Blog - Page 2 of 3 - Rilio Realty

What if my offer is rejected?

Let’s face it. No one likes to be rejected. But when we’re talking real estate offers, rejections are often part of the process. Don’t be discouraged. Your Rilio agent has ninja-level negotiation skills. They may suggest you offer more money in exchange for closing costs, a carpet allowance or specific repairs. The point is, everything is up for negotiation and it’s your realtor’s job to flex their arbitration muscles on your behalf.

Can I buy a home and sell my current one at the same time?

Well, it all depends. The biggest challenge with doing this, of course, is potentially overextending yourself. For example, you don’t want to have an offer accepted on a house you want to buy, then not be able to sell your current home. In situations like this, buyers who need to sell their current home will often make a “contingency offer.” Such offers are, like their name implies, contingent upon the sale of their current home and only goes through when they sell their house.

How many houses should I see before making an offer?

Today, prospective home buyers can look at hundreds of homes online. And, it’s a great thing to do too. Looking at lots of home lets you decide what floor plans you really like and what neighborhood seems to be right for you. When it comes to actually checking out the house in person, however, most people visit around 10 homes before they fall in love. But, just like love itself, everyone’s timeline is a little different. For some, it’s love at first sight, for others “it’s complicated.” Whichever category you fall into, you won’t be going it alone. It’s your realtor’s job to help you wade through the options and know when you’re ready to say “I do.”

In addition to the mortgage payment, what other costs do I need to consider?
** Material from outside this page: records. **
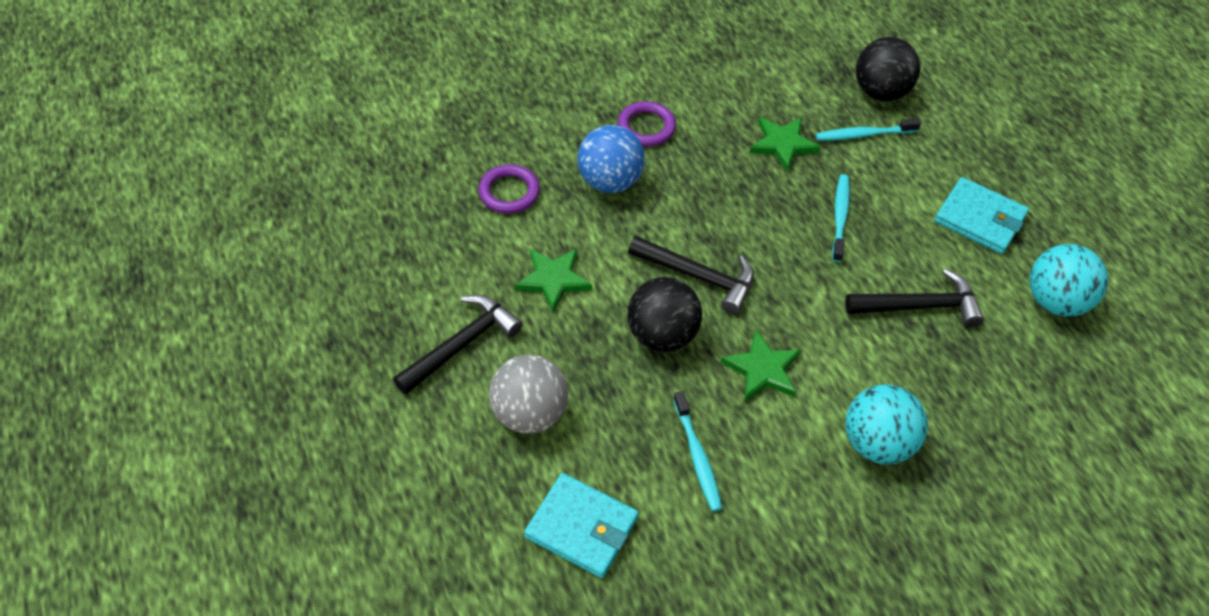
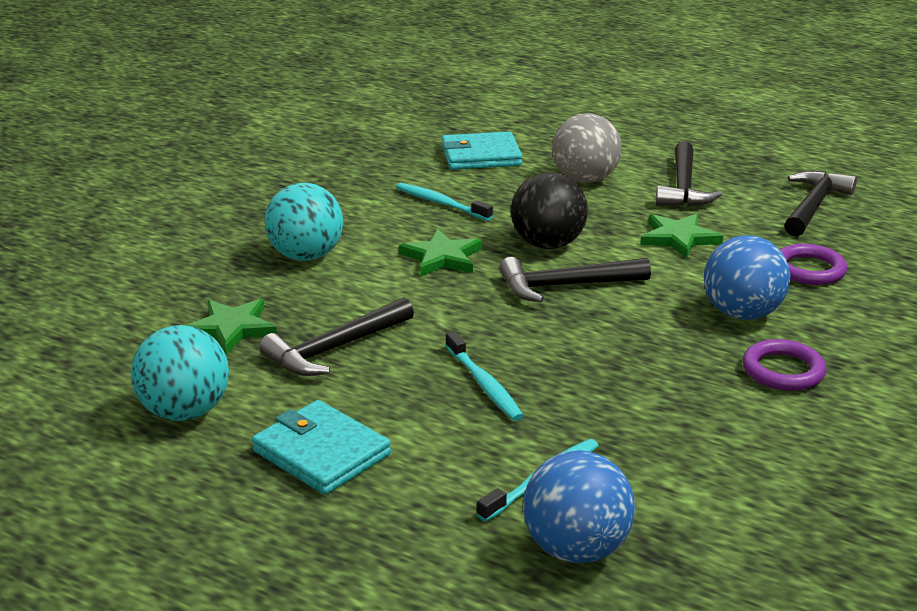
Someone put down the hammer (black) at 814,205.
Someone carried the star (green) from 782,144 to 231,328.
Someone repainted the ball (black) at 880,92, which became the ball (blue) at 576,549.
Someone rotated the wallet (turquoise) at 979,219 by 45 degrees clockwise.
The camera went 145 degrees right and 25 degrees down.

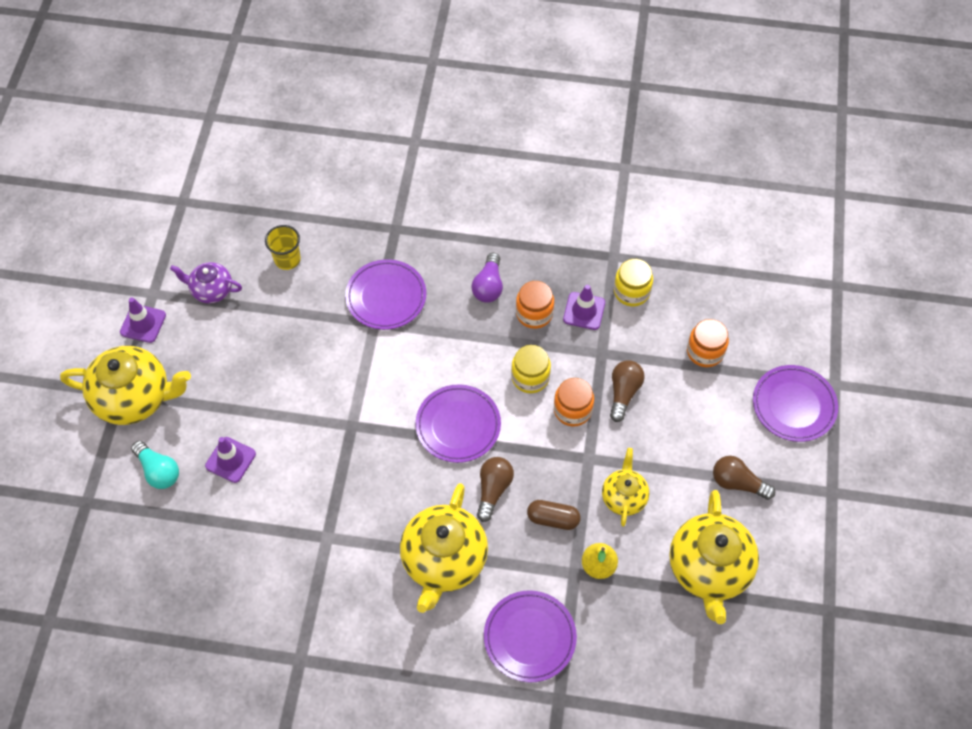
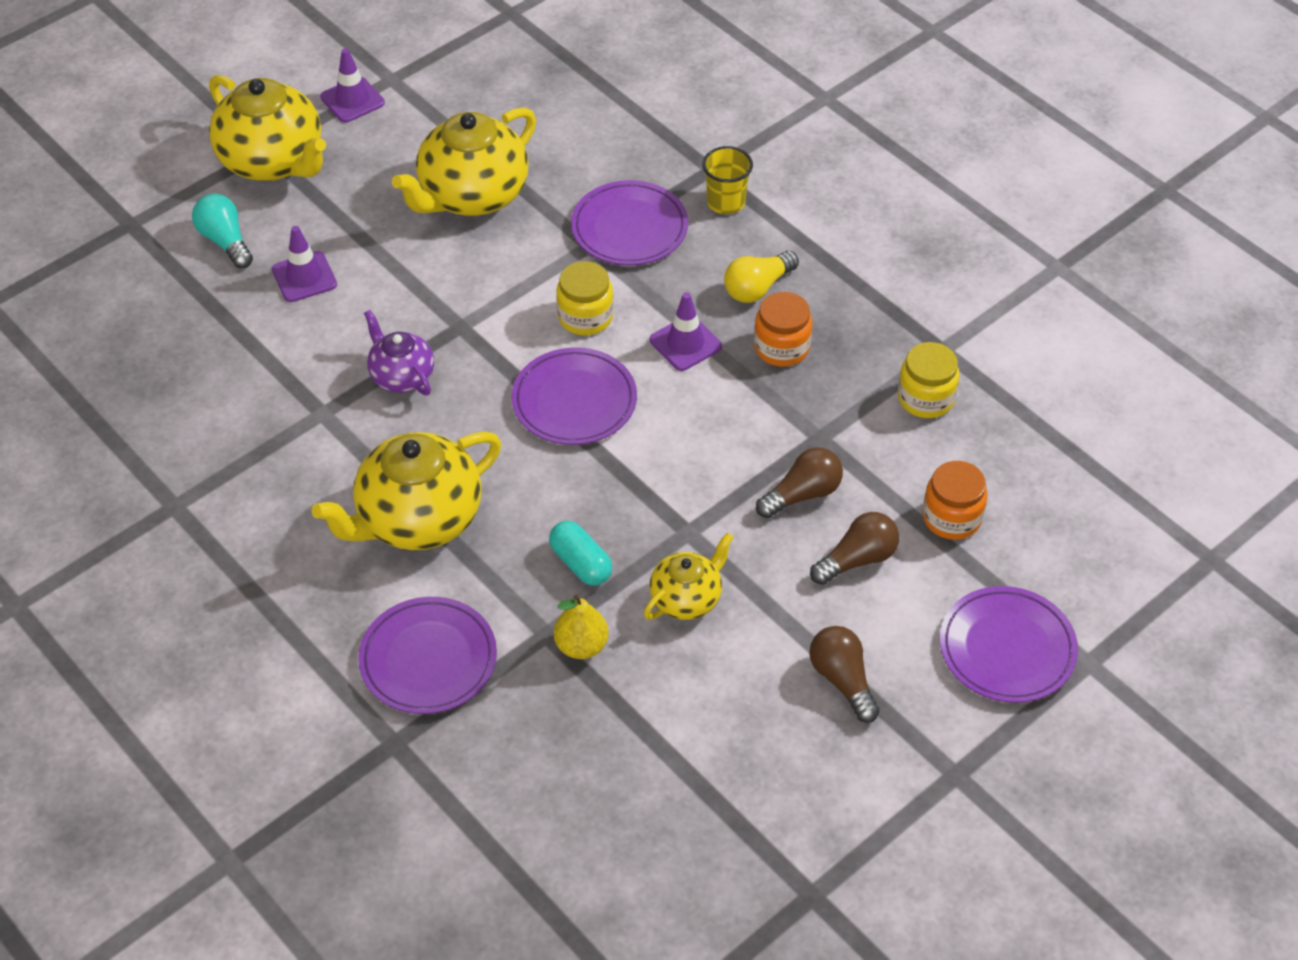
Someone took away the jar (orange) at 572,410.
Someone carried the teapot (purple) from 211,290 to 401,376.
Someone carried the cup (yellow) from 287,259 to 726,202.
Someone carried the light bulb (brown) from 493,490 to 857,559.
Someone carried the jar (yellow) from 530,377 to 585,317.
Someone carried the traffic cone (purple) from 584,311 to 685,343.
Someone carried the teapot (yellow) from 709,569 to 472,195.
Someone repainted the light bulb (purple) at 488,286, which became the light bulb (yellow) at 757,288.
Someone repainted the capsule (brown) at 553,519, which became the capsule (turquoise) at 581,563.
Someone rotated the light bulb (turquoise) at 158,471 by 150 degrees clockwise.
The camera went 40 degrees right and 10 degrees down.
This is actually one of the best questions you can ask, because it means you’re really considering all the aspects of home ownership. And, there are a lot of them. Of course, you’ll want to figure in fixed monthly expenses like utilities, trash collection, and things like cable or wifi. Then, think about fluctuating costs, like a water bill for that green lawn you’ll have or occasional maintenance costs for when your dog chews through the fence. Of course, you’ll have property and possibly city or county taxes. Good thing about the taxes, is that they’re usually rolled into your mortgage payment. Again, your Rilio Agent can help you figure out what additional costs you might run into.

What do I need to take with me when I apply for a mortgage?

Whether you apply for a loan online or in person, you’ll likely be asked to provide the following information:

  • Social security number
  • Checking and savings account statements for the last 6 months
  • Proof of any assets, like stocks or bonds
  • A paycheck stub or evidence of earnings
  • A list of credit card accounts and amount owed on each
  • Account numbers and balances on car, or any other, loans
  • Copies of your last 2 years of income tax statements
  • The name and address of someone who can verify your employment

We know, we know. Sounds like a lot. But if you think about it, you’re asking someone to loan you a lot of money. So, spend the time, get the paperwork together and see what loans you qualify for.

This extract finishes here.